**The data**.
= = = =

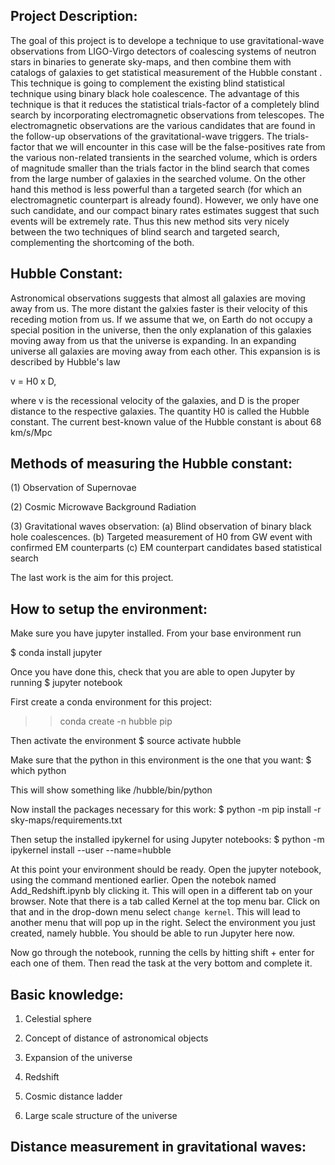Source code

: 
Project Description:
--------------------

The goal of this project is to develope a technique to use 
gravitational-wave observations from LIGO-Virgo detectors
of coalescing systems of neutron stars in binaries to 
generate sky-maps, and then combine them with catalogs of 
galaxies to get statistical measurement of the Hubble constant
. This technique is going to complement the existing blind 
statistical technique using binary black hole coalescence.
The advantage of this technique is that it reduces the statistical
trials-factor of a completely blind search by incorporating
electromagnetic observations from telescopes. The electromagnetic
observations are the various candidates that are found in the 
follow-up observations of the gravitational-wave triggers. The 
trials-factor that we will encounter in this case will be the 
false-positives rate from the various non-related transients in 
the searched volume, which is orders of magnitude smaller than 
the trials factor in the blind search that comes from the large 
number of galaxies in the searched volume. On the other hand
this method is less powerful than a targeted search (for which
an electromagnetic counterpart is already found). However, we 
only have one such candidate, and our compact binary rates 
estimates suggest that such events will be extremely rate. Thus
this new method sits very nicely between the two techniques of 
blind search and targeted search, complementing the shortcoming 
of the both.


Hubble Constant:
----------------

Astronomical observations suggests that almost all galaxies are 
moving away from us. The more distant the galxies faster is their
velocity of this receding motion from us. If we assume that we, on
Earth do not occupy a special position in the universe, then the 
only explanation of this galaxies moving away from us that the 
universe is expanding. In an expanding universe all galaxies are 
moving away from each other. This expansion is is described by
Hubble's law

v = H0 x D,

where v is the recessional velocity of the galaxies, and D is the 
proper distance to the respective galaxies. The quantity H0 is 
called the Hubble constant. The current best-known value of the 
Hubble constant is about 68 km/s/Mpc



Methods of measuring the Hubble constant:
-----------------------------------------

(1) Observation of Supernovae

(2) Cosmic Microwave Background Radiation

(3) Gravitational waves observation:
    (a) Blind observation of binary black hole coalescences.
    (b) Targeted measurement of H0 from GW event with confirmed 
        EM counterparts
    (c) EM counterpart candidates based statistical search 

The last work is the aim for this project.



How to setup the environment:
-----------------------------

Make sure you have jupyter installed. From your base environment run

$ conda install jupyter

Once you have done this, check that you are able to open Jupyter by running
$ jupyter notebook


First create a conda environment for this project:
>> conda create -n hubble pip

Then activate the environment
$ source activate hubble

Make sure that the python in this environment is the one that you want:
$ which python

This will show something like  <some-prefix-here>/hubble/bin/python

Now install the packages necessary for this work:
$ python -m pip install -r sky-maps/requirements.txt

Then setup the installed ipykernel for using Jupyter notebooks:
$ python -m ipykernel install --user --name=hubble

At this point your environment should be ready. Open the jupyter notebook,
using the command mentioned earlier. Open the notebok named Add_Redshift.ipynb
bly clicking it. This will open in a different tab on your browser.
Note that there is a tab called Kernel at the top menu bar. Click on that
and in the drop-down menu select `change kernel`. This will lead to another
menu that will pop up in the right. Select the environment you just created,
namely hubble. You should be able to run Jupyter here now. 

Now go through the notebook, running the cells by hitting shift + enter for each
one of them. Then read the task at the very bottom and complete it.


Basic knowledge: 
----------------

1. Celestial sphere

2. Concept of distance of astronomical objects

3. Expansion of the universe

4. Redshift 

5. Cosmic distance ladder

6. Large scale structure of the universe 



Distance measurement in gravitational waves:
--------------------------------------------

= = = =

**Work request**.
Only lines with the word "away" should be collected from the material.

**Exercise result**.
moving away from us. The more distant the galxies faster is their
only explanation of this galaxies moving away from us that the 
moving away from each other. This expansion is is described by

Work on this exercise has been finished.